Un nuage de fumée noire s’élève dans la rue qui sépare le marché de Bab el-Tebbaneh du fleuve Abou Ali à Tripoli, ville du nord du Liban d’environ 500’000 habitants. Des soldats de l’armée, gueules adolescentes sous des casques vissés de travers, serrent fort leurs kalachnikovs. Devant eux, le brasier allumé avec des fripes et des cageots par les habitants du quartier, symbole de leur colère. Ces jeunes recrues sont là pour assurer la bonne mise en œuvre du plan de sécurité lancé le 1er avril 2014 par le nouveau gouvernement libanais; plan qui doit mettre un terme à six ans d’affrontements entre le quartier sunnite de Bab el-Tebbaneh favorable à la rébellion syrienne et Jabal Mohsen, la colline alaouite adjacente pro-Assad. Depuis, les cris de colère et de lamentation des habitants de ces quartiers marginalisés ont remplacé les salves de sniper et les tirs de mortier.
Pendant ces six ans, Rami*, natif de Bab-el-Tebbaneh, a pris lui aussi le fusil pour défendre son quartier. L’hiver dernier, un soldat de l’armée lui a tiré une balle dans la cuisse gauche. Après sa convalescence, il a perdu le poste qu’il occupait dans une entreprise de nettoyage. Abou Saad, un autre ex-combattant, a été blessé au poignet droit, il a donc dû vendre sa boucherie. Depuis la fin des combats, il vivote grâce la générosité de ses frères. Abou Saad assure qu’il n’y aurait pas eu de combattants à Bab el-Tebbaneh s’il y avait des emplois à pourvoir, et feint d’interroger: «Pendant six ans, nous avons combattu pour les hommes politiques. Du jour au lendemain, ils nous abandonnent aux mains de l’armée et nous demandent de trouver un travail. Mais lequel?»

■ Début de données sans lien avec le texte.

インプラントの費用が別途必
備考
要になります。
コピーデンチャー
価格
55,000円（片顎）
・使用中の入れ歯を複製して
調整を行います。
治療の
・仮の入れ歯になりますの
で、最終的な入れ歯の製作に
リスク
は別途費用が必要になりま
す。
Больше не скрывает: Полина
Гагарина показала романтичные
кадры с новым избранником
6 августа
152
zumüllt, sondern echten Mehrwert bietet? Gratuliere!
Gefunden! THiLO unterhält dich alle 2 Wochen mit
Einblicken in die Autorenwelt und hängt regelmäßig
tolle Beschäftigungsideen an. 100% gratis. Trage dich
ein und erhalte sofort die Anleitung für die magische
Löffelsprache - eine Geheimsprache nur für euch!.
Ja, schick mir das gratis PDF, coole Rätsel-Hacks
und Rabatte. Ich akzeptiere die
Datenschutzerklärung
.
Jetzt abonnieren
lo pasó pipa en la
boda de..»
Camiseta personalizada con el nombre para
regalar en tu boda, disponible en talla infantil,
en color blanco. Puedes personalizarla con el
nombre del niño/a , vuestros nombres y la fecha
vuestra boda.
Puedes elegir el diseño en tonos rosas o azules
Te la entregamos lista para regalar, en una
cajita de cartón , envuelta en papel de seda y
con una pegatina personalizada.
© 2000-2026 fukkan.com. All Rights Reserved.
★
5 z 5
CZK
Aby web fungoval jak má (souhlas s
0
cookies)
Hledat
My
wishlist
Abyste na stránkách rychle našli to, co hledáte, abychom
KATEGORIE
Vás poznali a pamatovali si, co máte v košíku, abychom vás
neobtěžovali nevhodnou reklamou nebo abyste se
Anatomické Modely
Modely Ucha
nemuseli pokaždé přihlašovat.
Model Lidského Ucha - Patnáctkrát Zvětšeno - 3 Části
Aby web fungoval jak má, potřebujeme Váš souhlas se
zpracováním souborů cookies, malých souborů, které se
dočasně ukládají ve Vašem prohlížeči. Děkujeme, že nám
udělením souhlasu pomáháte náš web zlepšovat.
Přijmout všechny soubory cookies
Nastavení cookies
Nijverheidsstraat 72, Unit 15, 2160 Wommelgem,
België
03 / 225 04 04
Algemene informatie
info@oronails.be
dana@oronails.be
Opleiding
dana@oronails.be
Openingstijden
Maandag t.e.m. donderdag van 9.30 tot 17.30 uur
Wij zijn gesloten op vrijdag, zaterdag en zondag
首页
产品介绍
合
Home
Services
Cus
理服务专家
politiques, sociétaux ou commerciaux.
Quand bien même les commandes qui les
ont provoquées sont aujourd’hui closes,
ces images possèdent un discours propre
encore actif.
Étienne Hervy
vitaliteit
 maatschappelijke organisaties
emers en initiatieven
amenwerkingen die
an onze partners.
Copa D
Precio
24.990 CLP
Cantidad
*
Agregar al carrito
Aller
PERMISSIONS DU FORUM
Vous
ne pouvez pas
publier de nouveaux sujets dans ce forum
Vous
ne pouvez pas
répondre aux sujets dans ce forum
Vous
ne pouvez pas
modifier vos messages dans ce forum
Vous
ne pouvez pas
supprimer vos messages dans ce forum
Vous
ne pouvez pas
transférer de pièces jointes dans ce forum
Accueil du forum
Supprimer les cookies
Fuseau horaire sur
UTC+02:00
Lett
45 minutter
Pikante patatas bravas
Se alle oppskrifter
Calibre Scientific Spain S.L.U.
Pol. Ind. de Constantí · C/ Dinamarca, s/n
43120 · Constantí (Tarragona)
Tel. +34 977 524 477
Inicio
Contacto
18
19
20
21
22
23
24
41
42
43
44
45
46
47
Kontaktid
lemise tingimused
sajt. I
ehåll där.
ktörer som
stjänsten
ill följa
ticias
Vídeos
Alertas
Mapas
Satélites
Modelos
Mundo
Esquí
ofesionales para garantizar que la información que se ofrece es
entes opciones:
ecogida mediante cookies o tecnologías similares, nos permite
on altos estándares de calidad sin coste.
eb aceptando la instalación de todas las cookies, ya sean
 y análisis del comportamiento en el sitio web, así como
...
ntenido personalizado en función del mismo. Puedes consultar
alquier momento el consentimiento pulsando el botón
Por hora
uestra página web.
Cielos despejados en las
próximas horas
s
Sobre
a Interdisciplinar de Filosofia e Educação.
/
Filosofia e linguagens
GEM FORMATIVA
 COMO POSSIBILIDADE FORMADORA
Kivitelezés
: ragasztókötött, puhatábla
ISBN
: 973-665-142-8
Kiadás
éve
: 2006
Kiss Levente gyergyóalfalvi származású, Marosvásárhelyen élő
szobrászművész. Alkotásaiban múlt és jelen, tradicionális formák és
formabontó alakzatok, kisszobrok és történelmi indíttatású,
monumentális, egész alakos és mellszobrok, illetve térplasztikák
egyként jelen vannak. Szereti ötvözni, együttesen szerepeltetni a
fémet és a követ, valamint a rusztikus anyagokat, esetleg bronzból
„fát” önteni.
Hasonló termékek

Aujourd’hui, Rami, père de famille trentenaire, sait déjà qu’il va rester désœuvré malgré le plan de sécurité. Il semble plus habité par l’abattement que la colère. «Dernièrement, l’armée m’a arrêté sous prétexte que j’avais menacé les alaouites du marché de fermer leurs étals. C’est faux, je voulais que tout le marché ferme, car ils ont arrêté mon beau-frère alors qu’il n’était même pas combattant. Au passage, ils ont saisi mon taxi car mes papiers n’étaient pas en règle. Je n’ai plus rien», souffle-t-il. A Tripoli, en effet, les habitants subissent au quotidien les perquisitions et les arrestations. Elles ne visent pas les chefs de guerre, prévenus à l’avance du plan de l’armée, mais les seconds couteaux dont les familles se font réveiller en pleine nuit par les coups de botte. A l’inverse, aucune action coup de poing n’a été initiée pour endiguer la précarité dans laquelle ils se noient. A la maison, le frigo est vide. Pourtant, Rami a cinq enfants à nourrir. Et un sixième en route. «Avant, si mes enfants avaient un problème de santé, Ziad Allouki (chef de guerre, ndlr) prenait en charge les frais d’hospitalisation. Il nous rendait des petits services qui aidaient à améliorer le quotidien», regrette-t-il en sortant une pièce de 250 livres libanaises (environ 0,10 euro), devant ses gosses éparpillés sur le tapis d’un appartement insalubre où chacun dévore son plat de spaghettis.